“What is “Emanta”? And were you cursing?!”
No, those are Grawlixes, and think emoticons.
Emanata and Grawlixes are symbolic icons. They are just two names for a few examples, of a wide array of symbolic little cartoon elements and various other parts of comics, described thoroughly in the satirical but also utterly functional Lexicon of Comicana by Mort Walker! As well as mentioned in most decent texts since.
Emanata are typically found close to the head of characters, and used in comics to describe feelings, states of mind, thoughts? Or even editorial commentary on the part of the author sometimes! 😉
Here below are a few examples from Mort Walker out of the book. They bring a lot of utility in quick expression, and let the artists off the hook just a little when it comes to capturing mood with pantomime and acting.
Posted here as well is this is a really nice simple example given of a few from DW-WP!
Matt Madden did one of his ‘99 Ways to Tell a Story: Exercises in Style‘ comics too!
And this one is by Howard Simpson! He also listed some of them in a post here! That probably gives you a good idea, but note there is a lot of room for invention here. Fill a sketchbook page or two inventing some of your own!
Grawlix are typographical symbols like @#$%&! used in cartoons and comic strips to represent swear words.
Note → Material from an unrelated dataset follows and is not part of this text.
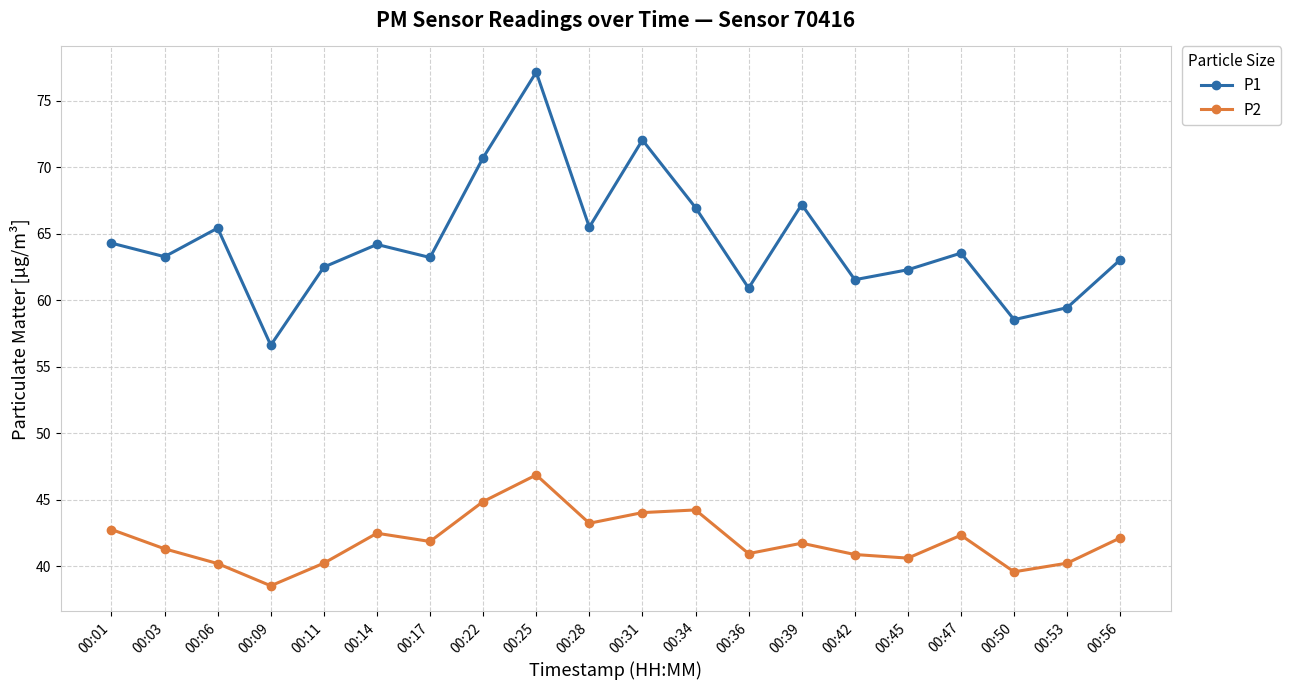

The value of P2 at 00:22 is 44.9. True or false?

True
Plural: grawlixes. Also known I read as jarns, nittles, and obscenicons? Ok. This one is all new to me! Grawlixes are described as usually appearing in ‘maledicta balloons‘. It’s fun learning their are already names for things you’ve used for years! 🙂
Both can be found in The Lexicon of Comicana (1980) by Mort Walker, creator of Beetle Bailey! Done for fun it’s reputedly an indispensable little text.